## Request
Copy the lines from the line with "Il Mashable Social" to the line with "innovativi del 2016", changing "2016" to "2017" and leaving everything else as it is.

Dataset records START

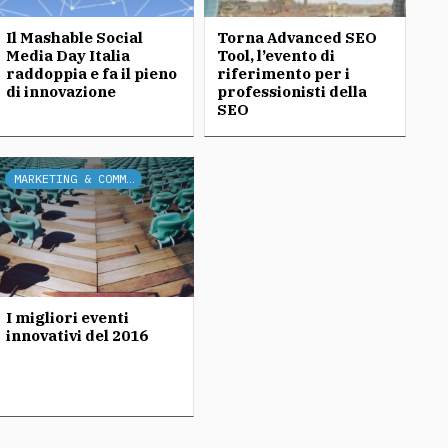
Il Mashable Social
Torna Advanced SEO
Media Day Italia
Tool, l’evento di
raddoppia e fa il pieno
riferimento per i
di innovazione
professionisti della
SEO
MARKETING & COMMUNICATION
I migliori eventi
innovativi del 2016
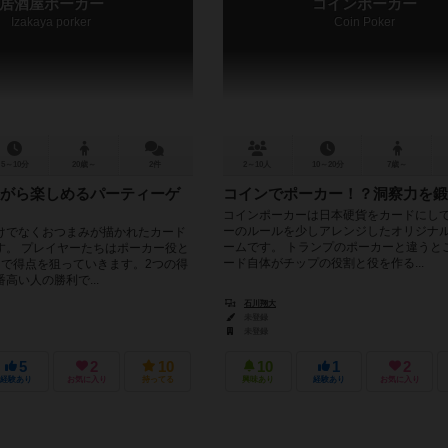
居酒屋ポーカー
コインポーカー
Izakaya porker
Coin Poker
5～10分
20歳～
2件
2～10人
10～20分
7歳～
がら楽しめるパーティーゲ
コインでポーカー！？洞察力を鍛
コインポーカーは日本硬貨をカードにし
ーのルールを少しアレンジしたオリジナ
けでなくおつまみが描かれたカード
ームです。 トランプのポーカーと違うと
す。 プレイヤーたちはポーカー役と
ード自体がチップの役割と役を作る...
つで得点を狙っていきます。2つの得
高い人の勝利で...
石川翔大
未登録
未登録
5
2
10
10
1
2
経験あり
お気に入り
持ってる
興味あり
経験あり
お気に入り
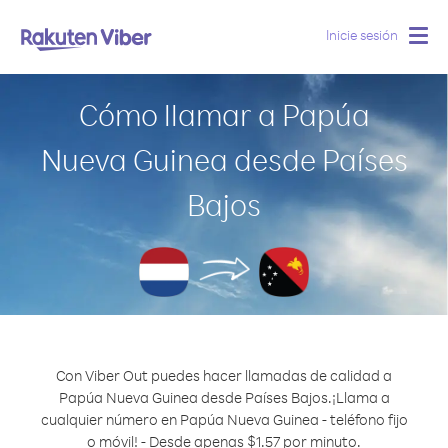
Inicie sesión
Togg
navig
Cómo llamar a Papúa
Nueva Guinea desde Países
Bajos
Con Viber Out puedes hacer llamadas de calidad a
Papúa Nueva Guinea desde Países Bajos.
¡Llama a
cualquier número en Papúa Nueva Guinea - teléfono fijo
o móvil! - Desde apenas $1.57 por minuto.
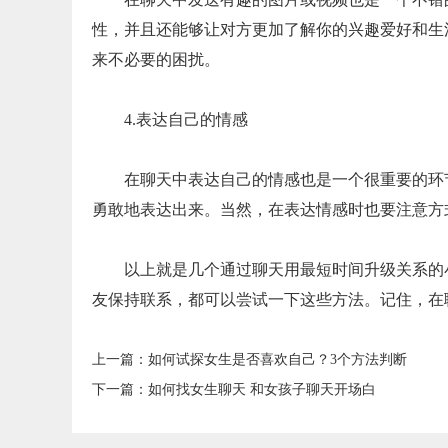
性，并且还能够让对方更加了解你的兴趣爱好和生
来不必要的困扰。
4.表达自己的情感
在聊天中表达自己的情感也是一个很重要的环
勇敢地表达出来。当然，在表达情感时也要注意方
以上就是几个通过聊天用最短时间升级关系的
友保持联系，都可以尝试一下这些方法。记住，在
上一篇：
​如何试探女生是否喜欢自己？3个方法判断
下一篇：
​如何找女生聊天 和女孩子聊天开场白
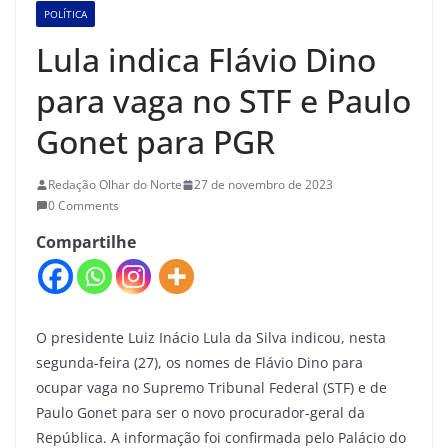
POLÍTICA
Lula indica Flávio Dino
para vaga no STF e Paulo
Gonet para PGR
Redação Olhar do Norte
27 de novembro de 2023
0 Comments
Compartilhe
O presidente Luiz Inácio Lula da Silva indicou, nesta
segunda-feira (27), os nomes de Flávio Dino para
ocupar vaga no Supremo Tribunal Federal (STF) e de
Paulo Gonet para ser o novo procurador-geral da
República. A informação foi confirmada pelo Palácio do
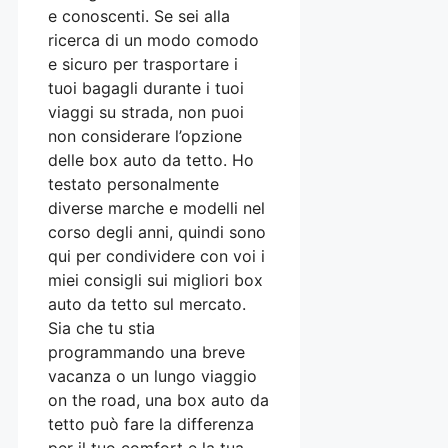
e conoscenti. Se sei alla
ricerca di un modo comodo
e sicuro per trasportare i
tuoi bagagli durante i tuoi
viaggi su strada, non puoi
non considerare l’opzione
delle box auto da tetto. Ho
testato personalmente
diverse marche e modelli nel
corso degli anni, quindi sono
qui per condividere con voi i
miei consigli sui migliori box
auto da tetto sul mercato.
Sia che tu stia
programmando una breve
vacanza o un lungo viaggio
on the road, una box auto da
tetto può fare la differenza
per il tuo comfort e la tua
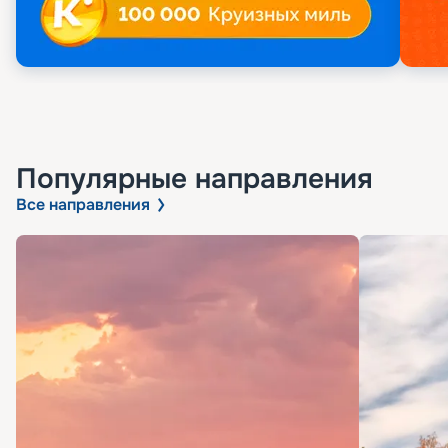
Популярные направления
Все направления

Dataset records END
Dataset records START

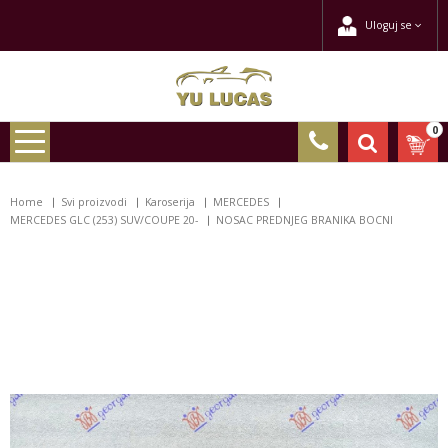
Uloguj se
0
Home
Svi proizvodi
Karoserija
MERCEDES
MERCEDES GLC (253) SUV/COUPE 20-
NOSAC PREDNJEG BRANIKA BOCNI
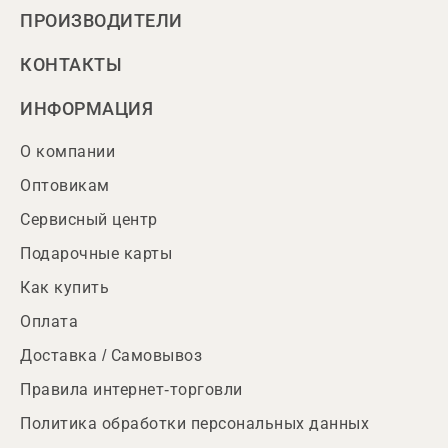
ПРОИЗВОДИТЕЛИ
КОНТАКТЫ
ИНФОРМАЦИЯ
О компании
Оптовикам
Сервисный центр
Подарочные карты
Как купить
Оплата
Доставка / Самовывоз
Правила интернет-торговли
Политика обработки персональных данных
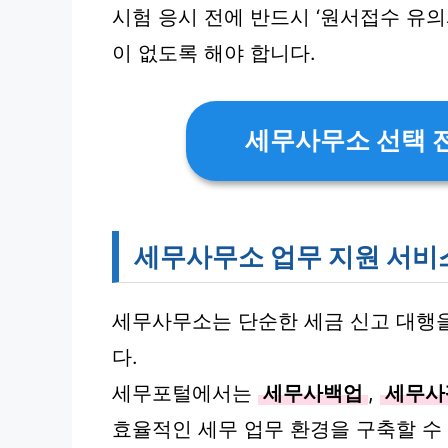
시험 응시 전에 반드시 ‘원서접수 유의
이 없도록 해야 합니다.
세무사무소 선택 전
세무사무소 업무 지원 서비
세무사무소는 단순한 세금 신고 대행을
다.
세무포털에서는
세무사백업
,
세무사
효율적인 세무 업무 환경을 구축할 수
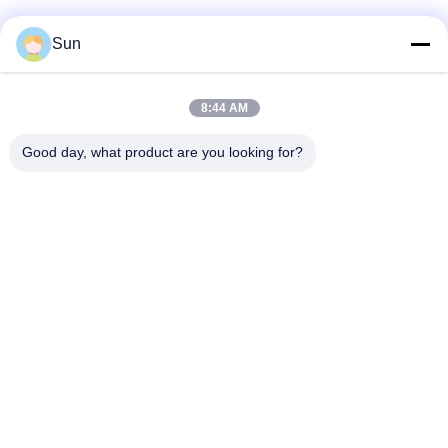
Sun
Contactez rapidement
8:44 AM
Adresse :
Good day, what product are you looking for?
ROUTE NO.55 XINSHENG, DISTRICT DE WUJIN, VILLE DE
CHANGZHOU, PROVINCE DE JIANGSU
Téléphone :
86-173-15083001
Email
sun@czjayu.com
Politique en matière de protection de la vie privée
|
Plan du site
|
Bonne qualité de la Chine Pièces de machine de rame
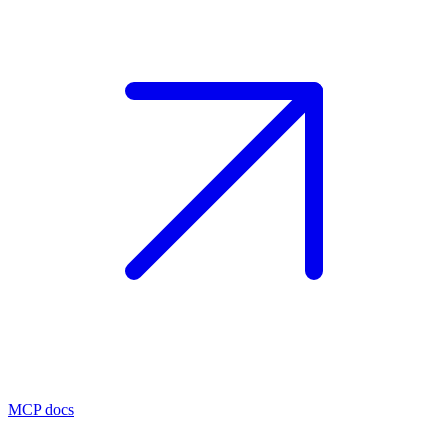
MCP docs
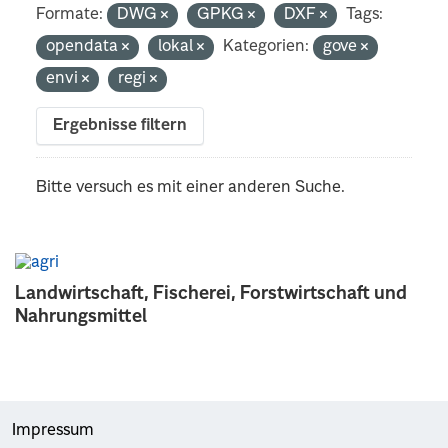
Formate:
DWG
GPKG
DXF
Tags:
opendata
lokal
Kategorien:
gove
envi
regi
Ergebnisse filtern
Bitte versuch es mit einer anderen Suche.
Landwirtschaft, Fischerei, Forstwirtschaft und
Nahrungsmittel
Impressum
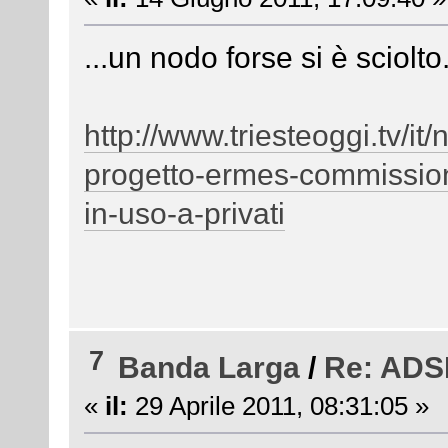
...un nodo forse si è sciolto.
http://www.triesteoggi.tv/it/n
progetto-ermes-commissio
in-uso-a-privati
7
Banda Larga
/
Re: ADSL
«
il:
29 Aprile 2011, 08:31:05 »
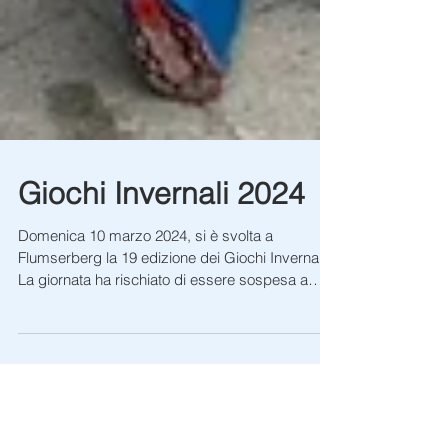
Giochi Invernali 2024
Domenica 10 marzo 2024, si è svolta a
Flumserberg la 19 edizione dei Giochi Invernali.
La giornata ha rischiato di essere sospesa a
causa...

Dataset records END
Dataset records START

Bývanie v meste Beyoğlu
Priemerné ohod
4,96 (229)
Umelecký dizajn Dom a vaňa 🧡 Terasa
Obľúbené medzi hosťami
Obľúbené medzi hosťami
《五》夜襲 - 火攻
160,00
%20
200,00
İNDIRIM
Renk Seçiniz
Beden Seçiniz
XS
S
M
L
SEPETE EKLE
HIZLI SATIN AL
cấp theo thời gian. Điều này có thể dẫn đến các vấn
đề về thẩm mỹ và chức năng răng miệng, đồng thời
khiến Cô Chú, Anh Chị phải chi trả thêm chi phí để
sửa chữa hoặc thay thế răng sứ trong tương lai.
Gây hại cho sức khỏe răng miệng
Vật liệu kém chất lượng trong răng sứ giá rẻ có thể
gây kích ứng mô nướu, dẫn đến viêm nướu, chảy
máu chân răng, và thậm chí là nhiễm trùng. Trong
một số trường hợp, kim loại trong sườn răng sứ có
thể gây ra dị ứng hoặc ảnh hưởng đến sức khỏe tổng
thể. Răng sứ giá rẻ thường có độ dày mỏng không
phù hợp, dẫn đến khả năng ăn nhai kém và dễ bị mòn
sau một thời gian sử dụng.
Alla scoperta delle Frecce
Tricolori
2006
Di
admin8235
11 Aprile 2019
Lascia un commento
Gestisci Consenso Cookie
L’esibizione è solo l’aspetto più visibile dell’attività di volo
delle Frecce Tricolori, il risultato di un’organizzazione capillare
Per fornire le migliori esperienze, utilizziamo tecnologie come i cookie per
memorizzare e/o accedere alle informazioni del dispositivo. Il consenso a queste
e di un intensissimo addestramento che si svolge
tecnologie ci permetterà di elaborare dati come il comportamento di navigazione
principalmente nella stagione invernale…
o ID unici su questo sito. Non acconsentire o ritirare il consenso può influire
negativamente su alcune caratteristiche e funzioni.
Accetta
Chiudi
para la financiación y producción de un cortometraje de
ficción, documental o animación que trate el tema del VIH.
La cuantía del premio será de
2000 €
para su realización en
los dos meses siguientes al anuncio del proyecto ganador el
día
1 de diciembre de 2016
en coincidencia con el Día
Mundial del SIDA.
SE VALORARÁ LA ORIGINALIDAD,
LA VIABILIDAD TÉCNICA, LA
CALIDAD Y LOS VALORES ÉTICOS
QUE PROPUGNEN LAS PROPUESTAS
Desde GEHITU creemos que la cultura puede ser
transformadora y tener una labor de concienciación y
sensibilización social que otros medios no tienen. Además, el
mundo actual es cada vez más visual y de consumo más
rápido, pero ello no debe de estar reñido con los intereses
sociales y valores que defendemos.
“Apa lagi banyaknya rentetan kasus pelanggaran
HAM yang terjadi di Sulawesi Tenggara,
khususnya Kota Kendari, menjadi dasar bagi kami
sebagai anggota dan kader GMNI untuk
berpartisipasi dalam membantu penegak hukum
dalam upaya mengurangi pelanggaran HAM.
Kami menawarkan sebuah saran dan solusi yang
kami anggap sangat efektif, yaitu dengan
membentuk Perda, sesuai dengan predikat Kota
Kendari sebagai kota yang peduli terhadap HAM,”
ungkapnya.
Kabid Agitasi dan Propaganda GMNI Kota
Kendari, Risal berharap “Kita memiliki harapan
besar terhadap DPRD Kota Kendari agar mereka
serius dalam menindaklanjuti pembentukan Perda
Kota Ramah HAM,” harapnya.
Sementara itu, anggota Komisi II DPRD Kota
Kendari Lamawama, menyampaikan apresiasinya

Dataset records END

## Result of the exercise
Il Mashable Social
Torna Advanced SEO
Media Day Italia
Tool, l’evento di
raddoppia e fa il pieno
riferimento per i
di innovazione
professionisti della
SEO
MARKETING & COMMUNICATION
I migliori eventi
innovativi del 2017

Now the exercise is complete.